Moralidade e comida

‘Ou há moralidade, ou comem todos’. Não conheço a origem deste adágio e, confesso, sempre o achei pouco contraditório: afinal a moralidade consiste (ou pode consistir) em comerem todos pela mesma medida.

com a crise, a austeridade e o debate sobre a distribuição dos sacrifícios que ela envolve pelos diferentes grupos sociais, dei comigo a pensar de novo no tema. e se a ‘moralidade’ do adágio se referisse à capacidade de justificar – com razões do bem e do mal, da justiça ou da injustiça – uma distribuição desigual da ‘comida? se não for possível essa justificação, então a repartição deve ser igualitária; privar ‘alguns da comida’ deve ser feito com base em argumentos de ‘moralidade’.

a imprensa deu conta que os municípios portugueses podem agora respirar melhor, pois o oe consagrou uma parte significativa das suas reivindicações. em particular, abrandaram as restrições à contratação de funcionários e o limite ao endividamento permitido às câmaras mantém-se ao nível já existente (quase o dobro da proposta inicial do governo).

esta situação, cujo mérito em termos absolutos não vem agora ao caso, contrasta com a das universidades, também elas dotadas de autonomia administrativa e financeira. ao contrário das câmaras, as universidades não se podem endividar, mesmo sobre as suas receitas próprias. aliás, também não podem poupar, pois estão sujeitas a uma regra de equilíbrio anual de caixa que as impede gastar eventuais excedentes acumulados. as universidades, numa violação da sua autonomia financeira, não podem usar fundos próprios para, por exemplo, contratar um jovem monitor durante seis meses a tempo parcial para um projecto de investigação (num encargo total inferior a 1.000 euros) sem autorização da tutela.
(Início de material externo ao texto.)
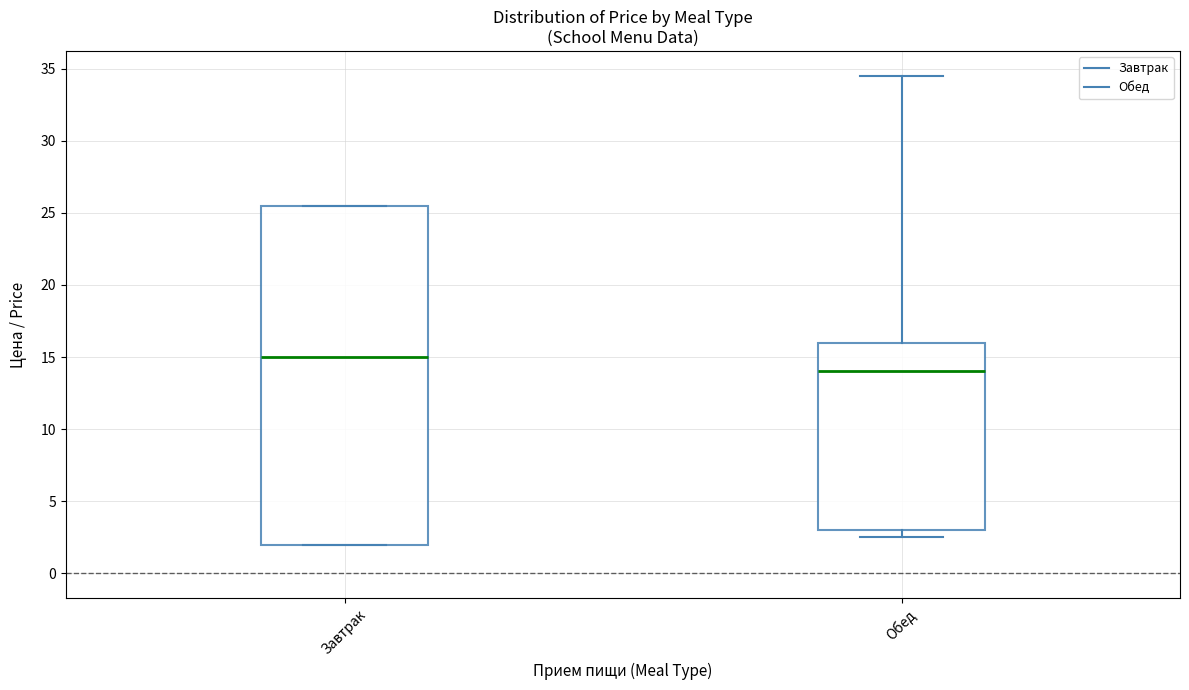

Where does the median line of the box for Обед sit on the y-axis? The values are not printed on the chart, so give them approximately, as read against the axis.

14.0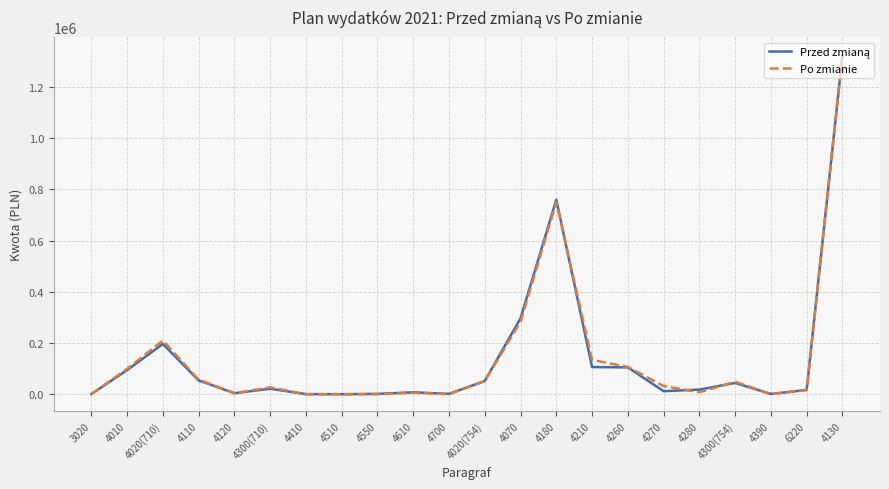

At which category is the sum across all series the highest?

4130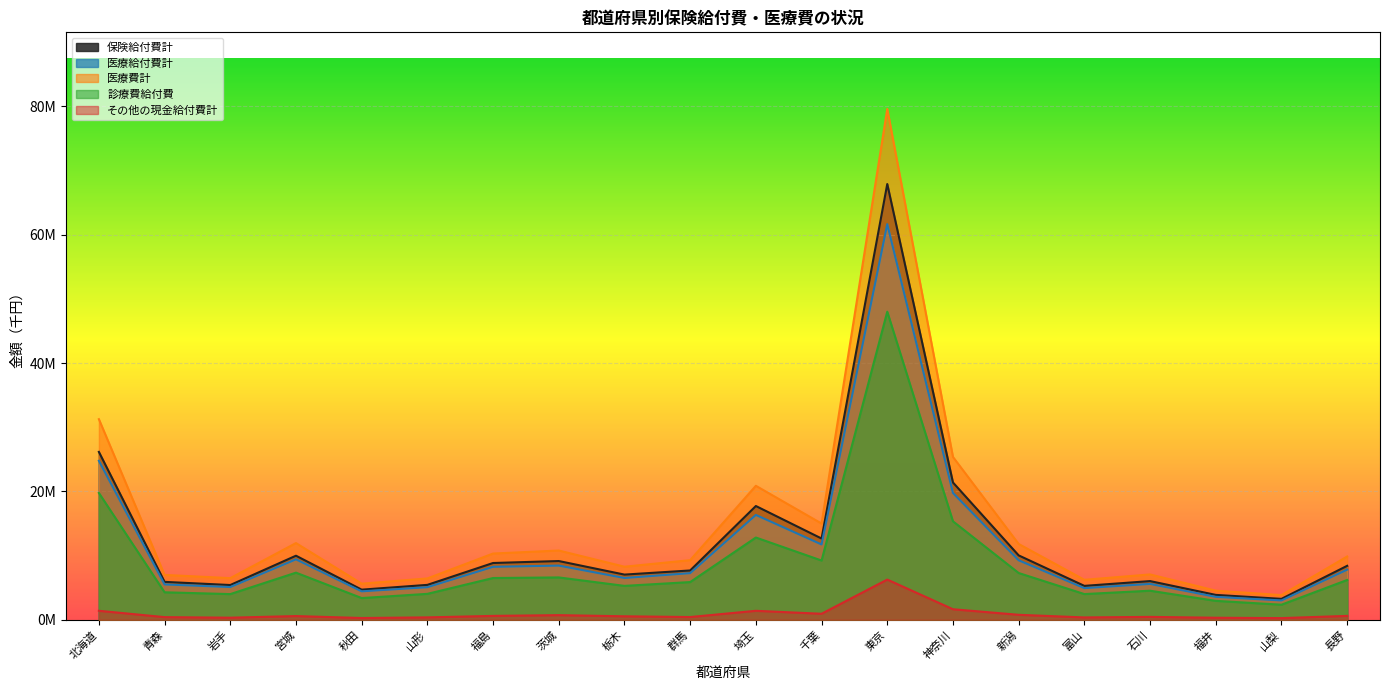

Is it true that 診療費給付費 equals 26562197.8 at 神奈川?

False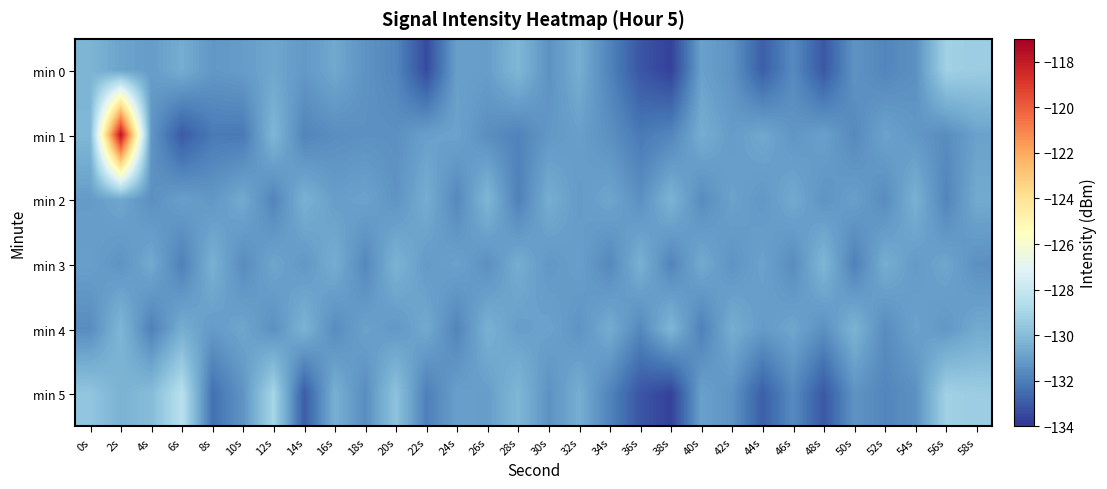

What is the smallest value displayed?

-133.7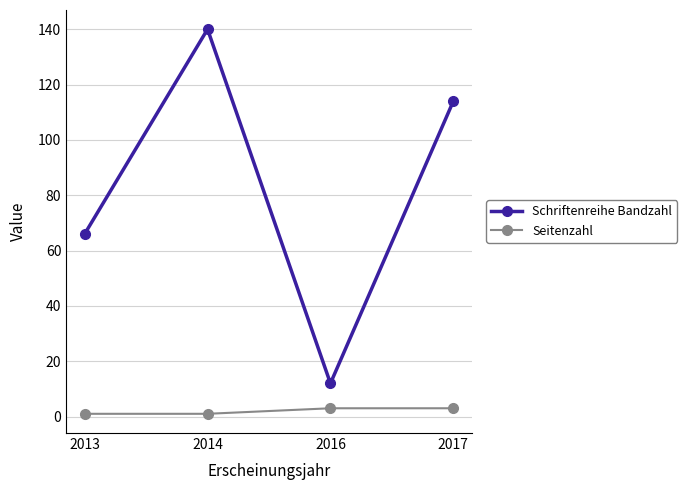

Rank the series by their average value, from highest to lowest.

Schriftenreihe Bandzahl, Seitenzahl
nada tenho, em princípio, contra que se alivie o garrote financeiro das autarquias. tenho tudo contra o tratamento desigual das universidades, sem que para tal tenham sido produzidos os tais argumentos de ‘moralidade’. quando assim é, ficamos com a sensação que o que está em jogo é a diferença de votos que as instituições em causa representam. ou, talvez, a importância de se chamar ruas e não rendas.